Es ist zwar korrekt, dass Johannes der Täufer im Jordan getauft hat und in der alten Kirche die Ganzkörpertaufe üblich war. Letztere fand jedoch in eigens dafür gebauten Baptisterien und damit in Kirchen statt – und nicht in öffentlichen Freibädern.
In Freibädern sicher nicht, denn die gab’s damals einfach nicht. In den öffentlichen Thermen — naja, die waren doch eher “heidnisch” von den Sitten her, fielen also auch weg (war allerdings auch gegen Freibäder heutzutage spricht!).
Nur das mit den Baptisterien war bereits eine spätere Entwicklung. Die Didache (so irgendwann Mitte des 2. Jh.) schreibt über die Taufe im 7. Kapitel:
Betreffs der Taufe aber: Tauft so: Nachdem ihr dies alles zuvor gesagt habt, tauft auf den Namen des Vaters und des Sohnes und des Heiligen Geistes mit lebendigem (= fließendem) Wasser.
Wenn du aber kein lebendiges Wasser hast, taufe in anderem Wasser. Wenn du aber nicht in kaltem Wasser (taufen) kannst, (dann) in warmem.
enn du aber beides nicht hast, dann gieße auf den Kopf dreimal Wasser auf den Namen des Vaters und des Sohnes und des Heiligen Geistes.

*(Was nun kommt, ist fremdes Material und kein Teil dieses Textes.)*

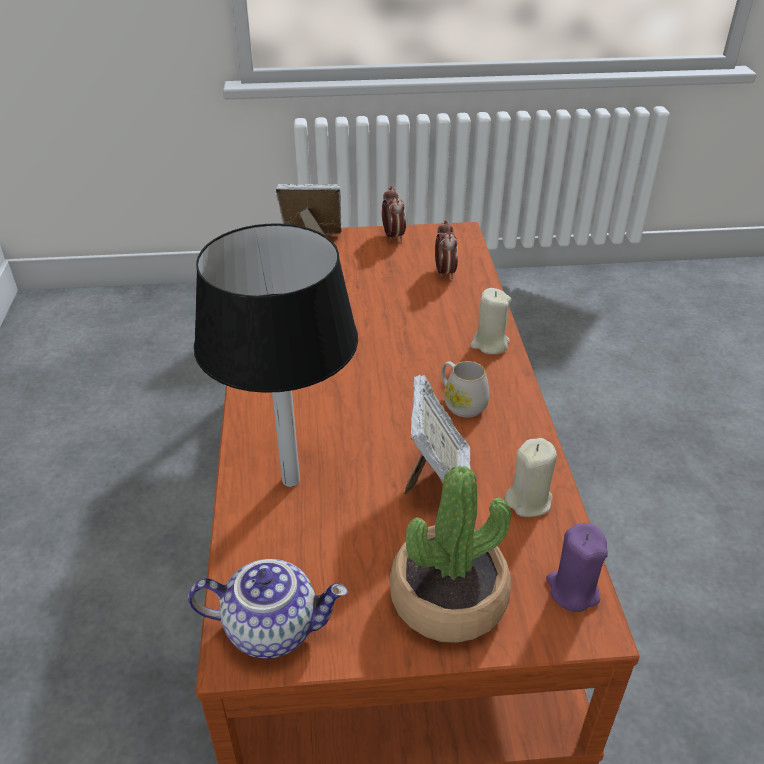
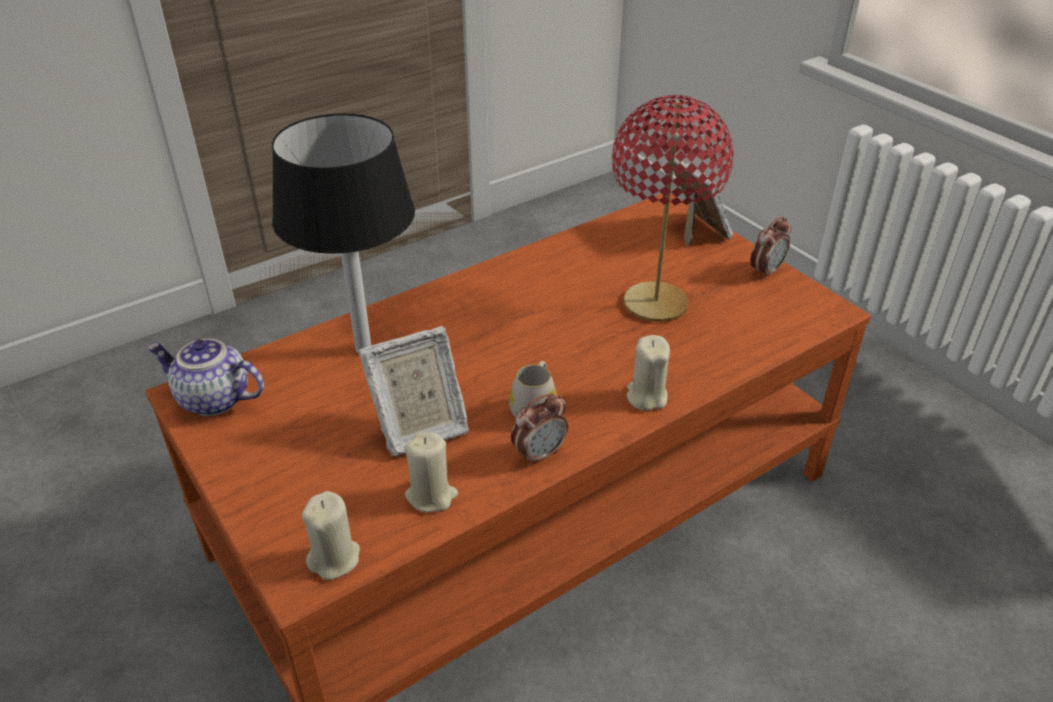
camera: 60 degrees right, 0 degrees up
teapot [188,559,348,659] -> teapot turned 135 degrees clockwise [147,339,264,416]
potted plant [389,465,511,643] -> none
alarm clock [435,220,458,279] -> alarm clock moved to [511,393,568,466]
purple candle [546,523,608,612] -> beige candle [302,491,360,580]
none -> red table lamp [612,95,733,322]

Das spricht schon sehr dafür, daß die Taufen ursprünglich an Flüssen bzw. Teichen stattfanden — was sich übrigens auch mit der Schilderung der Taufe des äthiopischen Kämmerers (Apg 8,36) deckt:
Als sie nun weiterzogen, kamen sie zu einer Wasserstelle. Da sagte der Kämmerer: Hier ist Wasser. Was steht meiner Taufe noch im Weg?